From 2006 [but going back 20 years earlier]
In the five lectures on psychoanalysis Freud says that as the result of a successful treatment repression is replaced by "a condemning judgment". He doesn't explain the difference between the two. What's the difference between "I don't want to kill my father and sleep with my mother" and "I don't want to kill my father and sleep with my mother"

["What then, becomes of the unconscious wishes which have been set free by psycho-analysis? along what paths do we succeed in making them harmless to the subject's life? There are several such paths. The most frequent outcome is that, while the work is actually going on, theses wishes are destroyed by the rational mental activity of the better impulses that are opposed to them. Repression is replaced by a condemning judgment carried out along the best lines. That is possible because wheat we have to get rid of is to a great extent only the consequences arising from earlier stages of the ego's development. The subject only succeeded in the past in repressing the unserviceable instinct because he himself was at that time still imperfectly organized and feeble. In his present-day maturity and strength, he will perhaps be able to master what is hostile to him with complete success."]
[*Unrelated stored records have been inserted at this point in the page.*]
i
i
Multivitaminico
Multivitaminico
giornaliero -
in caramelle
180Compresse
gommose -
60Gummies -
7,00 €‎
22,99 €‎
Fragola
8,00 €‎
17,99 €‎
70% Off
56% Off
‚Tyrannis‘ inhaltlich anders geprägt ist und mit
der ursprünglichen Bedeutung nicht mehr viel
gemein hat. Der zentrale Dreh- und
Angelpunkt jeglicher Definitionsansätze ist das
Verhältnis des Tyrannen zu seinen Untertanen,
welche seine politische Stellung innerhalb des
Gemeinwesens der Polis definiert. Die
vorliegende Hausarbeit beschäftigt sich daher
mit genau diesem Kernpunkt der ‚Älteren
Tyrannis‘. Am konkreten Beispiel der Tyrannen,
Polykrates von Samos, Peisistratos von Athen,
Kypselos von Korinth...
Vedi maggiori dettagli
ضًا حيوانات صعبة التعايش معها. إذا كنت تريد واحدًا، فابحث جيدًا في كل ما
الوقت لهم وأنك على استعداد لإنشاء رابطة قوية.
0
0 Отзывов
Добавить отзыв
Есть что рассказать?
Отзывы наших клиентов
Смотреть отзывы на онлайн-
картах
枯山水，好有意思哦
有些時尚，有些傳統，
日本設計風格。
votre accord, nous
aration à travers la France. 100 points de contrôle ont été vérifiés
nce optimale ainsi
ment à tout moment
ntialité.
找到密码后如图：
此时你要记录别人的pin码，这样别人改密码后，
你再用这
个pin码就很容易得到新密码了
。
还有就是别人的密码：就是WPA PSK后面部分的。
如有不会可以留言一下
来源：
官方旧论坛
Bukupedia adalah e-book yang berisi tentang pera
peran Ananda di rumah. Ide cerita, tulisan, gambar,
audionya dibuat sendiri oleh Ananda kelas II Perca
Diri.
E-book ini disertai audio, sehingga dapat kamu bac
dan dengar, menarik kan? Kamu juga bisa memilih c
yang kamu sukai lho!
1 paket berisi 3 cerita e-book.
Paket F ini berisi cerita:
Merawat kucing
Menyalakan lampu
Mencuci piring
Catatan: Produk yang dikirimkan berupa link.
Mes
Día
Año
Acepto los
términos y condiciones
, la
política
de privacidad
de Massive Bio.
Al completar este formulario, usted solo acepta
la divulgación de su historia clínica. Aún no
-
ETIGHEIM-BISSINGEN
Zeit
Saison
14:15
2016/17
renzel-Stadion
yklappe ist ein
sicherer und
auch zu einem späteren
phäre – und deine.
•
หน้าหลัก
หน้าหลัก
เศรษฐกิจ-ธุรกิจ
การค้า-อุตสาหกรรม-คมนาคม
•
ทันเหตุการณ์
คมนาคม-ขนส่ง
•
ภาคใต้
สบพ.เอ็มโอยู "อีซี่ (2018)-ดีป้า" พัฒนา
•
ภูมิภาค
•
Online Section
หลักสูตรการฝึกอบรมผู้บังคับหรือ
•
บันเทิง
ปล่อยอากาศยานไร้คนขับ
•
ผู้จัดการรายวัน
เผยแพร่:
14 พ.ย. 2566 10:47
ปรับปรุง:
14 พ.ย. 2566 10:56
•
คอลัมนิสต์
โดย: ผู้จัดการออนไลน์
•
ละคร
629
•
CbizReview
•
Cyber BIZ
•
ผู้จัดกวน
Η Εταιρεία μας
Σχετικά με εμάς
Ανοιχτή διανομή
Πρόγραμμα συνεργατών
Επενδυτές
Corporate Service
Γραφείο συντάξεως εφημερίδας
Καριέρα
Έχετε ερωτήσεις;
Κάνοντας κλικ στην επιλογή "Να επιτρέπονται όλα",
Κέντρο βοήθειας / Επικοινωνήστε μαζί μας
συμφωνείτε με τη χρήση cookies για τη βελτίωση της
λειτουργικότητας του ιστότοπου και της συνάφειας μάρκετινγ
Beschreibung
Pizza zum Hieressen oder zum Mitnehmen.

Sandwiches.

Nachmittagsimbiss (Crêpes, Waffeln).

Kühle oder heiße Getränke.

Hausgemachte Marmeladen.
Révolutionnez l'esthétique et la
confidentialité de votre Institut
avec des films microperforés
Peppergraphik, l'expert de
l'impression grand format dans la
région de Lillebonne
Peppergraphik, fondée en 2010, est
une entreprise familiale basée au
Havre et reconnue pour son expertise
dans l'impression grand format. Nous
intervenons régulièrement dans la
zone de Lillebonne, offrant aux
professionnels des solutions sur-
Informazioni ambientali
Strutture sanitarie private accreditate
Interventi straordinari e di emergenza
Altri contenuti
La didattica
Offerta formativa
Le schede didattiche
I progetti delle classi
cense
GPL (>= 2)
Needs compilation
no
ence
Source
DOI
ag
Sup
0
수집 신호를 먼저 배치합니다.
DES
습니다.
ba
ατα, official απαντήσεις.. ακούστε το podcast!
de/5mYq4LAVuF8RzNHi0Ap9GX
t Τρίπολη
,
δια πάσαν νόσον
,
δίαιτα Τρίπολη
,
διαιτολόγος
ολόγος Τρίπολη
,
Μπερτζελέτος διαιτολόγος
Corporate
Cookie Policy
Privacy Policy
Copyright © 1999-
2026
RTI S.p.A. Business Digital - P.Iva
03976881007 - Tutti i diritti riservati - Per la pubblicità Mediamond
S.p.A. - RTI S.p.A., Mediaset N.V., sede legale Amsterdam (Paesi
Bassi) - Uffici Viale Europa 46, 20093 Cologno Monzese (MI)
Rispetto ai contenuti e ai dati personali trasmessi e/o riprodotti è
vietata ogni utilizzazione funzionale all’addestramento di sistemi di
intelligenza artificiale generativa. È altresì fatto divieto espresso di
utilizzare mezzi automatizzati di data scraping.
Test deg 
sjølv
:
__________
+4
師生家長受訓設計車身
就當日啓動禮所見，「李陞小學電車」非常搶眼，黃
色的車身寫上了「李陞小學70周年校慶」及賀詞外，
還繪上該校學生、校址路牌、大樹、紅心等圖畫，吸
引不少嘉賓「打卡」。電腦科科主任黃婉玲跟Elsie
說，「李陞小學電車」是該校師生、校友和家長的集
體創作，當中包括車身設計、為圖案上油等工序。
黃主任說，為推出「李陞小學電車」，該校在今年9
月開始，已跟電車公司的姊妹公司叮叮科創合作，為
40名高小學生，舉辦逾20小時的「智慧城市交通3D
If life is social life then others judge us as we judge them. It's up to our audience to decide if our performative displays are open or defensive. And we are the audience for others' actions. As I've said -and everything here I've said before- in Turkey the hijab is more modern than the symbolism of the military.

2003
Earlier tonight my neighbor told me he's gotten a break; he's not going to do any time. He was arrested a few months ago for pistol-whipping someone on the subway in a drunken rage (the gun was legal). And he's going to be able to keep his job. I told him I was happy for him, which I am. He showed me the head of Jesus that he's having tattooed on the left side of his chest and stomach. He said the one his mother won't be so happy about, also of Jesus, will be on the other side; the face will have horns and will be screaming in pain. I said Jesus had had a hard life. He said it was probably closer to the expression Jesus had on his face before he died. We talked for a few minutes. He said it doesn't matter what side you worship, you'll will be taken care of, but that now he's worshiping "the better angel." I said life is complex. He said no, it's simple. It's just hard.